=== Stored rows ===
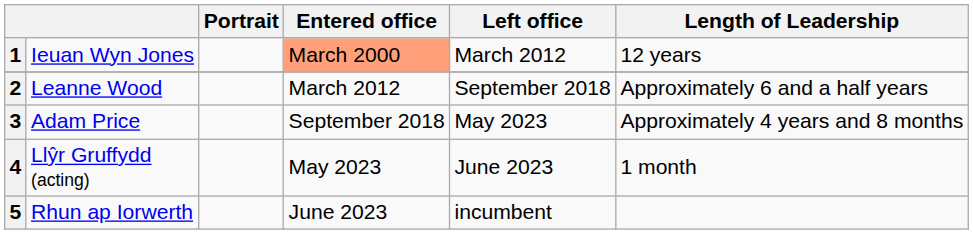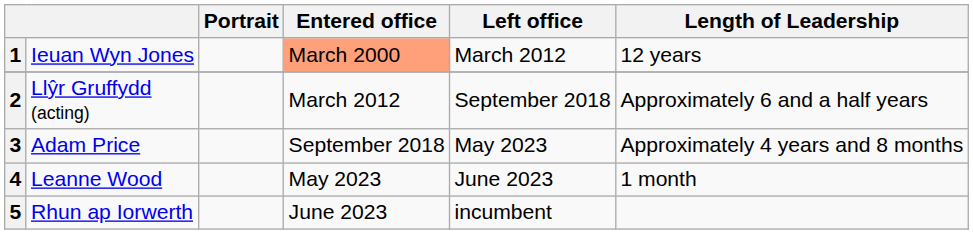2 | column 2: Leanne Wood -> Llŷr Gruffydd (acting)
4 | column 2: Llŷr Gruffydd (acting) -> Leanne Wood
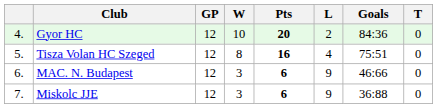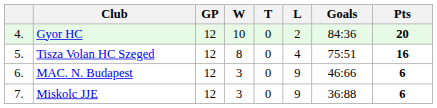columns swapped: T <-> Pts
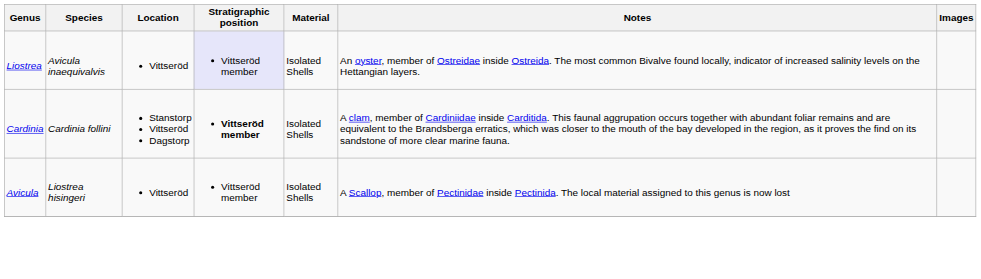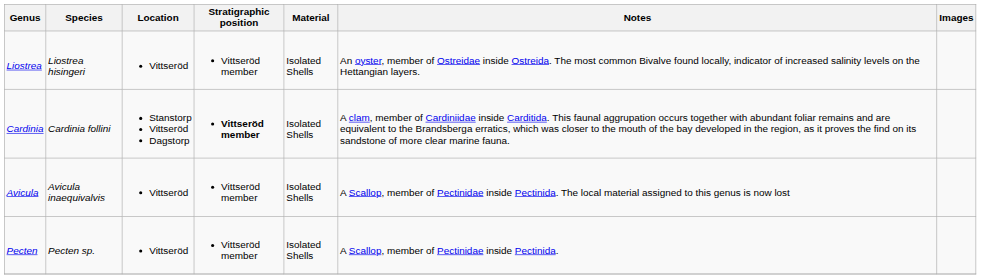Liostrea | Species: Avicula inaequivalvis -> Liostrea hisingeri
Liostrea | Stratigraphic position: lavender background -> no background
Avicula | Species: Liostrea hisingeri -> Avicula inaequivalvis
+ row: Pecten | Pecten sp. | Vittseröd | Vittseröd member | Isolated Shells | A Scallop, member of Pectinidae inside Pectinida.
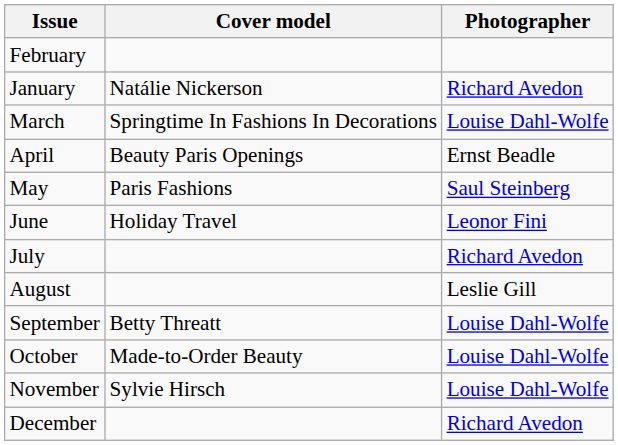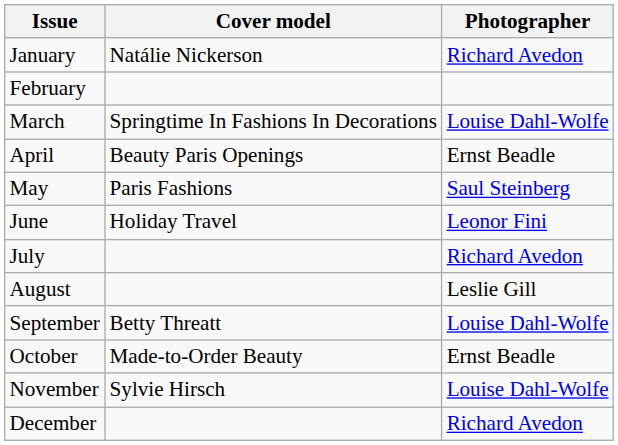rows swapped: January <-> February
October | Photographer: Louise Dahl-Wolfe -> Ernst Beadle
===
What this task involves: Copy the listing above line for line, without changing anything, and leave out the pictures.

Solution to this task:
2 | column 2: Leanne Wood -> Llŷr Gruffydd (acting)
4 | column 2: Llŷr Gruffydd (acting) -> Leanne Wood
columns swapped: T <-> Pts
Liostrea | Species: Avicula inaequivalvis -> Liostrea hisingeri
Liostrea | Stratigraphic position: lavender background -> no background
Avicula | Species: Liostrea hisingeri -> Avicula inaequivalvis
+ row: Pecten | Pecten sp. | Vittseröd | Vittseröd member | Isolated Shells | A Scallop, member of Pectinidae inside Pectinida.
rows swapped: January <-> February
October | Photographer: Louise Dahl-Wolfe -> Ernst Beadle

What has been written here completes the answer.